The latest example comes from a paper published in the Global Finance Journal. In this study, the authors present an array of detailed data and analysis, examining gold’s short-term volatility, its occasional positive correlation with equities, and its seemingly inconsistent behaviour during moments of crisis.
Their research is undeniably thorough and well-constructed. However, there is an issue that cannot be overlooked. I believe they are asking the wrong questions, and as a result, their conclusions are fundamentally flawed. This was a point we explored in detail during a recent video, where we dissected the nuances that these types of analyses often miss.
Redefining 'Safe Haven'
At the heart of this debate lies a crucial question: what exactly is a safe haven? If we define it strictly, seeing it as an asset that must always rise precisely at the moment equities fall, then yes, gold does not consistently meet that standard. But this narrow definition says far more about the constraints and short-sightedness of modern finance than it does about gold itself.
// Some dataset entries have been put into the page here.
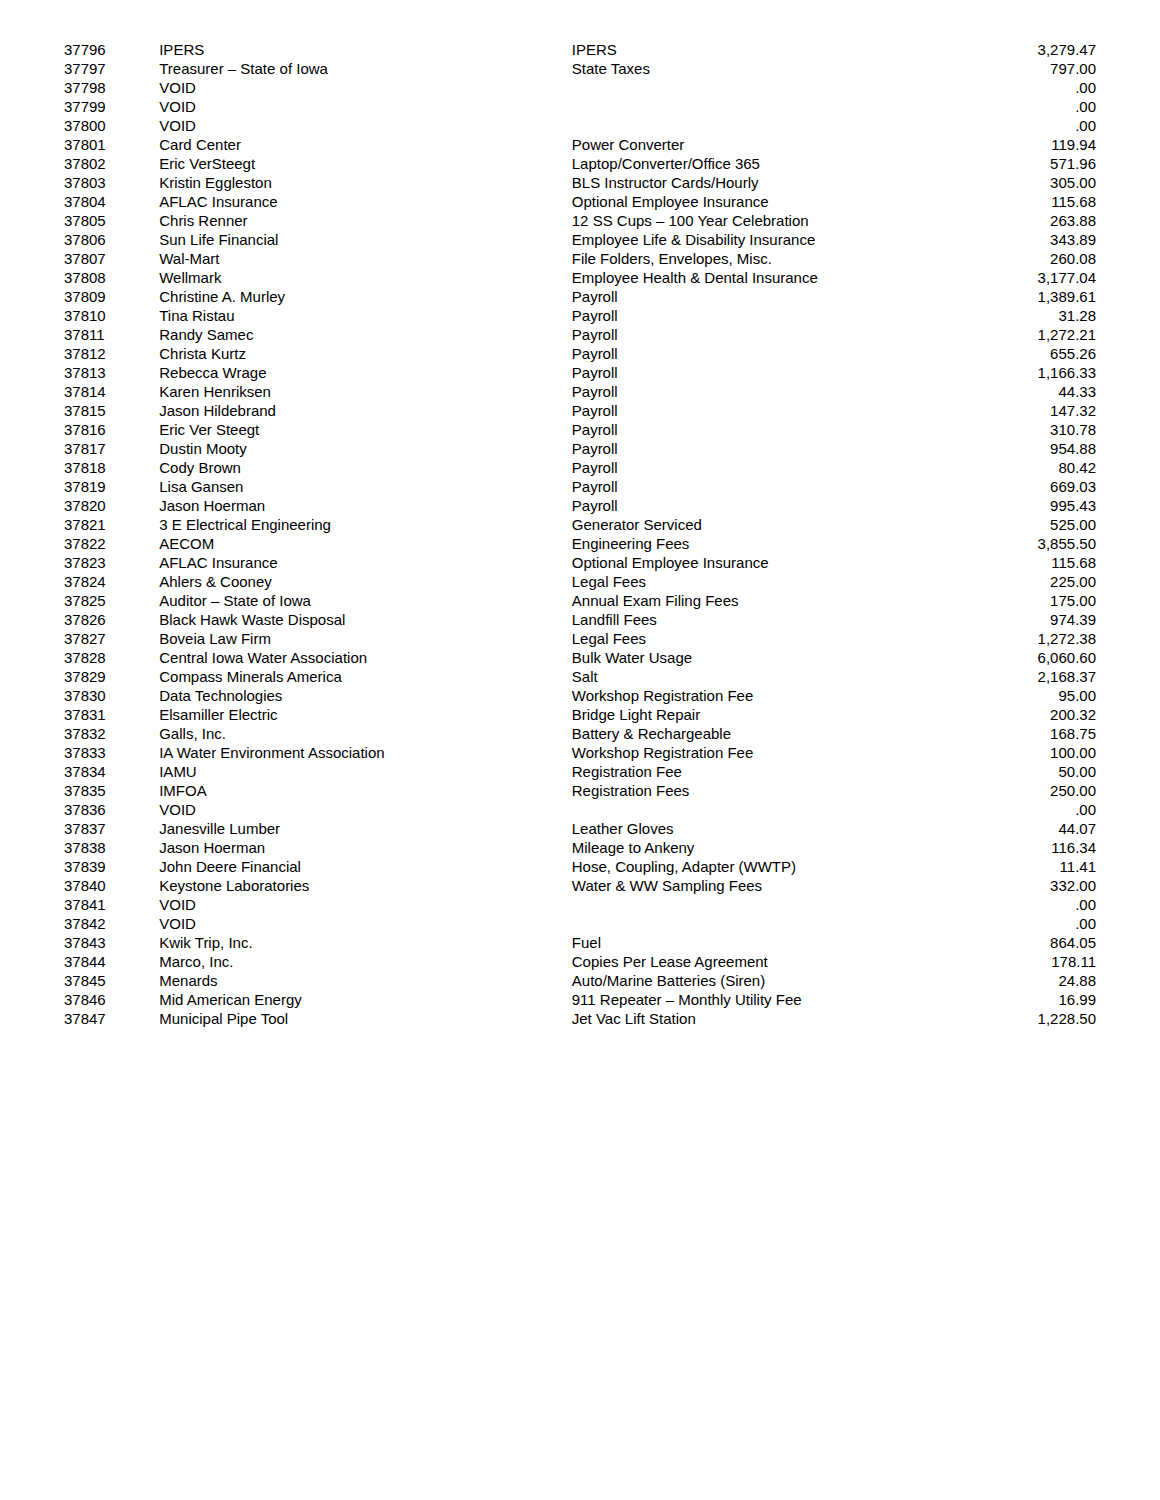| 37796 | IPERS | IPERS | 3,279.47 |
| 37797 | Treasurer – State of Iowa | State Taxes | 797.00 |
| 37798 | VOID | | .00 |
| 37799 | VOID | | .00 |
| 37800 | VOID | | .00 |
| 37801 | Card Center | Power Converter | 119.94 |
| 37802 | Eric VerSteegt | Laptop/Converter/Office 365 | 571.96 |
| 37803 | Kristin Eggleston | BLS Instructor Cards/Hourly | 305.00 |
| 37804 | AFLAC Insurance | Optional Employee Insurance | 115.68 |
| 37805 | Chris Renner | 12 SS Cups – 100 Year Celebration | 263.88 |
| 37806 | Sun Life Financial | Employee Life & Disability Insurance | 343.89 |
| 37807 | Wal-Mart | File Folders, Envelopes, Misc. | 260.08 |
| 37808 | Wellmark | Employee Health & Dental Insurance | 3,177.04 |
| 37809 | Christine A. Murley | Payroll | 1,389.61 |
| 37810 | Tina Ristau | Payroll | 31.28 |
| 37811 | Randy Samec | Payroll | 1,272.21 |
| 37812 | Christa Kurtz | Payroll | 655.26 |
| 37813 | Rebecca Wrage | Payroll | 1,166.33 |
| 37814 | Karen Henriksen | Payroll | 44.33 |
| 37815 | Jason Hildebrand | Payroll | 147.32 |
| 37816 | Eric Ver Steegt | Payroll | 310.78 |
| 37817 | Dustin Mooty | Payroll | 954.88 |
| 37818 | Cody Brown | Payroll | 80.42 |
| 37819 | Lisa Gansen | Payroll | 669.03 |
| 37820 | Jason Hoerman | Payroll | 995.43 |
| 37821 | 3 E Electrical Engineering | Generator Serviced | 525.00 |
| 37822 | AECOM | Engineering Fees | 3,855.50 |
| 37823 | AFLAC Insurance | Optional Employee Insurance | 115.68 |
| 37824 | Ahlers & Cooney | Legal Fees | 225.00 |
| 37825 | Auditor – State of Iowa | Annual Exam Filing Fees | 175.00 |
| 37826 | Black Hawk Waste Disposal | Landfill Fees | 974.39 |
| 37827 | Boveia Law Firm | Legal Fees | 1,272.38 |
| 37828 | Central Iowa Water Association | Bulk Water Usage | 6,060.60 |
| 37829 | Compass Minerals America | Salt | 2,168.37 |
| 37830 | Data Technologies | Workshop Registration Fee | 95.00 |
| 37831 | Elsamiller Electric | Bridge Light Repair | 200.32 |
| 37832 | Galls, Inc. | Battery & Rechargeable | 168.75 |
| 37833 | IA Water Environment Association | Workshop Registration Fee | 100.00 |
| 37834 | IAMU | Registration Fee | 50.00 |
| 37835 | IMFOA | Registration Fees | 250.00 |
| 37836 | VOID | | .00 |
| 37837 | Janesville Lumber | Leather Gloves | 44.07 |
| 37838 | Jason Hoerman | Mileage to Ankeny | 116.34 |
| 37839 | John Deere Financial | Hose, Coupling, Adapter (WWTP) | 11.41 |
| 37840 | Keystone Laboratories | Water & WW Sampling Fees | 332.00 |
| 37841 | VOID | | .00 |
| 37842 | VOID | | .00 |
| 37843 | Kwik Trip, Inc. | Fuel | 864.05 |
| 37844 | Marco, Inc. | Copies Per Lease Agreement | 178.11 |
| 37845 | Menards | Auto/Marine Batteries (Siren) | 24.88 |
| 37846 | Mid American Energy | 911 Repeater – Monthly Utility Fee | 16.99 |
| 37847 | Municipal Pipe Tool | Jet Vac Lift Station | 1,228.50 |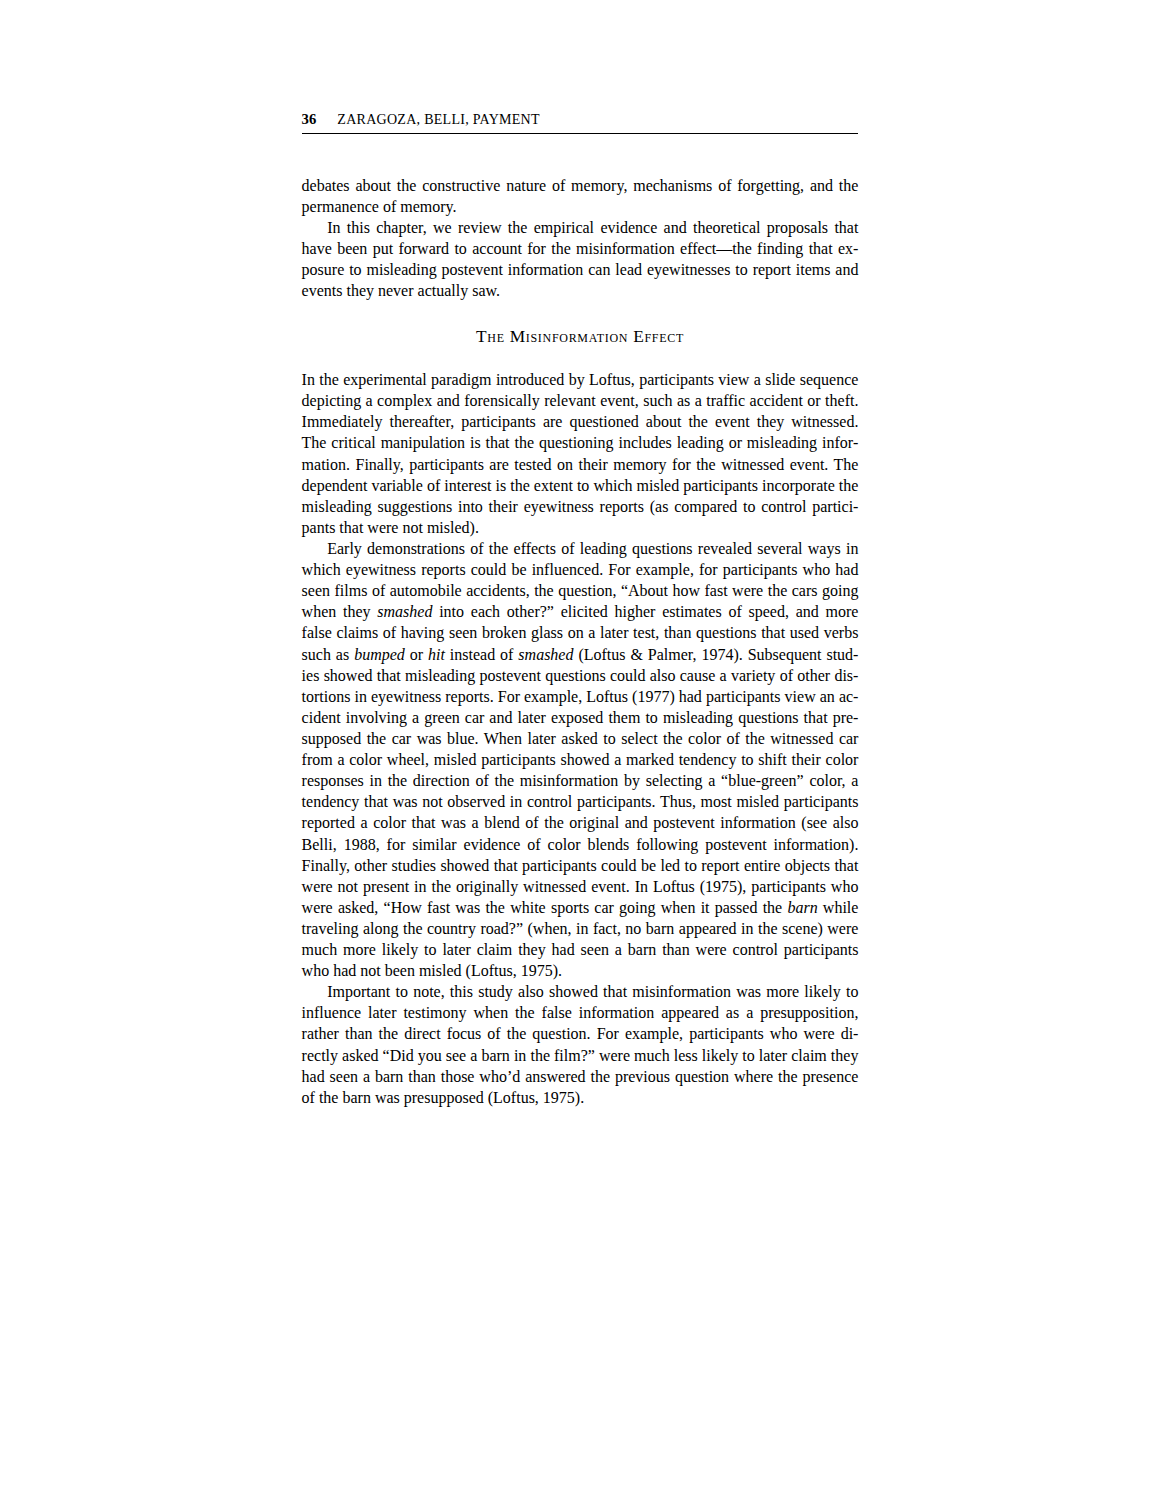36 ZARAGOZA, BELLI, PAYMENT
debates about the constructive nature of memory, mechanisms of forgetting, and the permanence of memory.
In this chapter, we review the empirical evidence and theoretical proposals that have been put forward to account for the misinformation effect—the finding that exposure to misleading postevent information can lead eyewitnesses to report items and events they never actually saw.
The Misinformation Effect
In the experimental paradigm introduced by Loftus, participants view a slide sequence depicting a complex and forensically relevant event, such as a traffic accident or theft. Immediately thereafter, participants are questioned about the event they witnessed. The critical manipulation is that the questioning includes leading or misleading information. Finally, participants are tested on their memory for the witnessed event. The dependent variable of interest is the extent to which misled participants incorporate the misleading suggestions into their eyewitness reports (as compared to control participants that were not misled).
Early demonstrations of the effects of leading questions revealed several ways in which eyewitness reports could be influenced. For example, for participants who had seen films of automobile accidents, the question, “About how fast were the cars going when they smashed into each other?” elicited higher estimates of speed, and more false claims of having seen broken glass on a later test, than questions that used verbs such as bumped or hit instead of smashed (Loftus & Palmer, 1974). Subsequent studies showed that misleading postevent questions could also cause a variety of other distortions in eyewitness reports. For example, Loftus (1977) had participants view an accident involving a green car and later exposed them to misleading questions that presupposed the car was blue. When later asked to select the color of the witnessed car from a color wheel, misled participants showed a marked tendency to shift their color responses in the direction of the misinformation by selecting a “blue-green” color, a tendency that was not observed in control participants. Thus, most misled participants reported a color that was a blend of the original and postevent information (see also Belli, 1988, for similar evidence of color blends following postevent information). Finally, other studies showed that participants could be led to report entire objects that were not present in the originally witnessed event. In Loftus (1975), participants who were asked, “How fast was the white sports car going when it passed the barn while traveling along the country road?” (when, in fact, no barn appeared in the scene) were much more likely to later claim they had seen a barn than were control participants who had not been misled (Loftus, 1975).
Important to note, this study also showed that misinformation was more likely to influence later testimony when the false information appeared as a presupposition, rather than the direct focus of the question. For example, participants who were directly asked “Did you see a barn in the film?” were much less likely to later claim they had seen a barn than those who’d answered the previous question where the presence of the barn was presupposed (Loftus, 1975).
The notion that an asset must be judged on a quarterly or even daily basis is a distinctly modern obsession, one that overlooks the broader, deeper purpose some assets serve. Gold has never been just a quarterly hedge. Its role is far more profound and, in many ways, far more subversive.
Gold as Financial Dissent
Throughout history, gold has held a unique position, not merely as a store of value, but as a potent symbol of financial dissent. Across empires, dynasties, and modern states, it has operated as both official currency and quiet opposition. It has stood as a hedge against inflation, a shield against the erosion of purchasing power, and a bulwark against centralised monetary control.
Owning gold is not necessarily a vote for returns in the traditional sense. Rather, it is a vote for independence, independence from monetary experiments, from reckless fiscal policies, and from the shifting sands of fiat currency regimes. In a world increasingly defined by monetary manipulation, that distinction has never been more relevant.